From the line that includes "X83662500Y-128270000D03*" down to the final line of the data below, copy every line exactly and leave the rest out.

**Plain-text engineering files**
#####
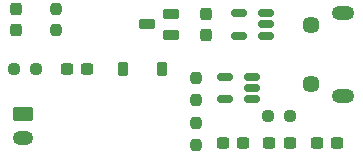
<source format=gbr>
%TF.GenerationSoftware,KiCad,Pcbnew,7.0.2*%
%TF.CreationDate,2024-01-28T17:58:16-05:00*%
%TF.ProjectId,E-INK Watch,452d494e-4b20-4576-9174-63682e6b6963,rev?*%
%TF.SameCoordinates,Original*%
%TF.FileFunction,Soldermask,Bot*%
%TF.FilePolarity,Negative*%
%FSLAX46Y46*%
G04 Gerber Fmt 4.6, Leading zero omitted, Abs format (unit mm)*
G04 Created by KiCad (PCBNEW 7.0.2) date 2024-01-28 17:58:16*
%MOMM*%
%LPD*%
G01*
G04 APERTURE LIST*
G04 Aperture macros list*
%AMRoundRect*
0 Rectangle with rounded corners*
0 $1 Rounding radius*
0 $2 $3 $4 $5 $6 $7 $8 $9 X,Y pos of 4 corners*
0 Add a 4 corners polygon primitive as box body*
4,1,4,$2,$3,$4,$5,$6,$7,$8,$9,$2,$3,0*
0 Add four circle primitives for the rounded corners*
1,1,$1+$1,$2,$3*
1,1,$1+$1,$4,$5*
1,1,$1+$1,$6,$7*
1,1,$1+$1,$8,$9*
0 Add four rect primitives between the rounded corners*
20,1,$1+$1,$2,$3,$4,$5,0*
20,1,$1+$1,$4,$5,$6,$7,0*
20,1,$1+$1,$6,$7,$8,$9,0*
20,1,$1+$1,$8,$9,$2,$3,0*%
G04 Aperture macros list end*
%ADD10O,1.900000X1.200000*%
%ADD11C,1.450000*%
%ADD12RoundRect,0.150000X0.512500X0.150000X-0.512500X0.150000X-0.512500X-0.150000X0.512500X-0.150000X0*%
%ADD13RoundRect,0.237500X0.300000X0.237500X-0.300000X0.237500X-0.300000X-0.237500X0.300000X-0.237500X0*%
%ADD14RoundRect,0.250000X-0.625000X0.350000X-0.625000X-0.350000X0.625000X-0.350000X0.625000X0.350000X0*%
%ADD15O,1.750000X1.200000*%
%ADD16RoundRect,0.237500X0.237500X-0.250000X0.237500X0.250000X-0.237500X0.250000X-0.237500X-0.250000X0*%
%ADD17RoundRect,0.237500X-0.250000X-0.237500X0.250000X-0.237500X0.250000X0.237500X-0.250000X0.237500X0*%
%ADD18RoundRect,0.237500X0.237500X-0.287500X0.237500X0.287500X-0.237500X0.287500X-0.237500X-0.287500X0*%
%ADD19RoundRect,0.237500X0.237500X-0.300000X0.237500X0.300000X-0.237500X0.300000X-0.237500X-0.300000X0*%
%ADD20RoundRect,0.237500X0.250000X0.237500X-0.250000X0.237500X-0.250000X-0.237500X0.250000X-0.237500X0*%
%ADD21RoundRect,0.150800X0.541200X0.256200X-0.541200X0.256200X-0.541200X-0.256200X0.541200X-0.256200X0*%
%ADD22RoundRect,0.225000X-0.225000X-0.375000X0.225000X-0.375000X0.225000X0.375000X-0.225000X0.375000X0*%
G04 APERTURE END LIST*
D10*
%TO.C,J2*%
X109687500Y-130500000D03*
D11*
X106987500Y-129500000D03*
X106987500Y-124500000D03*
D10*
X109687500Y-123500000D03*
%TD*%
D12*
%TO.C,U4*%
X101967500Y-128910000D03*
X101967500Y-129860000D03*
X101967500Y-130810000D03*
X99692500Y-130810000D03*
X99692500Y-128910000D03*
%TD*%
D13*
%TO.C,C10*%
X105140000Y-134520000D03*
X103415000Y-134520000D03*
%TD*%
D14*
%TO.C,J3*%
X82550000Y-132080000D03*
D15*
X82550000Y-134080000D03*
%TD*%
D16*
%TO.C,R3*%
X85320000Y-124972500D03*
X85320000Y-123147500D03*
%TD*%
D13*
%TO.C,C9*%
X109150000Y-134520000D03*
X107425000Y-134520000D03*
%TD*%
%TO.C,C8*%
X87992500Y-128270000D03*
X86267500Y-128270000D03*
%TD*%
D12*
%TO.C,U3*%
X103137500Y-123510000D03*
X103137500Y-124460000D03*
X103137500Y-125410000D03*
X100862500Y-125410000D03*
X100862500Y-123510000D03*
%TD*%
D17*
%TO.C,R5*%
X81837500Y-128270000D03*
X83662500Y-128270000D03*
%TD*%
D16*
%TO.C,R7*%
X97220000Y-134632500D03*
X97220000Y-132807500D03*
%TD*%
D18*
%TO.C,D1*%
X81980000Y-124935000D03*
X81980000Y-123185000D03*
%TD*%
D19*
%TO.C,C7*%
X98060000Y-125322500D03*
X98060000Y-123597500D03*
%TD*%
D20*
%TO.C,R4*%
X105154100Y-132232400D03*
X103329100Y-132232400D03*
%TD*%
D21*
%TO.C,Q1*%
X95135000Y-123545000D03*
X95135000Y-125375000D03*
X93085000Y-124460000D03*
%TD*%
D16*
%TO.C,R6*%
X97220000Y-130822500D03*
X97220000Y-128997500D03*
%TD*%
D22*
%TO.C,D2*%
X91060000Y-128270000D03*
X94360000Y-128270000D03*
%TD*%
D13*
%TO.C,C11*%
X101192500Y-134520000D03*
X99467500Y-134520000D03*
%TD*%
M02*

</source>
#####
**Exercise result**
X83662500Y-128270000D03*
%TD*%
D16*
%TO.C,R7*%
X97220000Y-134632500D03*
X97220000Y-132807500D03*
%TD*%
D18*
%TO.C,D1*%
X81980000Y-124935000D03*
X81980000Y-123185000D03*
%TD*%
D19*
%TO.C,C7*%
X98060000Y-125322500D03*
X98060000Y-123597500D03*
%TD*%
D20*
%TO.C,R4*%
X105154100Y-132232400D03*
X103329100Y-132232400D03*
%TD*%
D21*
%TO.C,Q1*%
X95135000Y-123545000D03*
X95135000Y-125375000D03*
X93085000Y-124460000D03*
%TD*%
D16*
%TO.C,R6*%
X97220000Y-130822500D03*
X97220000Y-128997500D03*
%TD*%
D22*
%TO.C,D2*%
X91060000Y-128270000D03*
X94360000Y-128270000D03*
%TD*%
D13*
%TO.C,C11*%
X101192500Y-134520000D03*
X99467500Y-134520000D03*
%TD*%
M02*

</source>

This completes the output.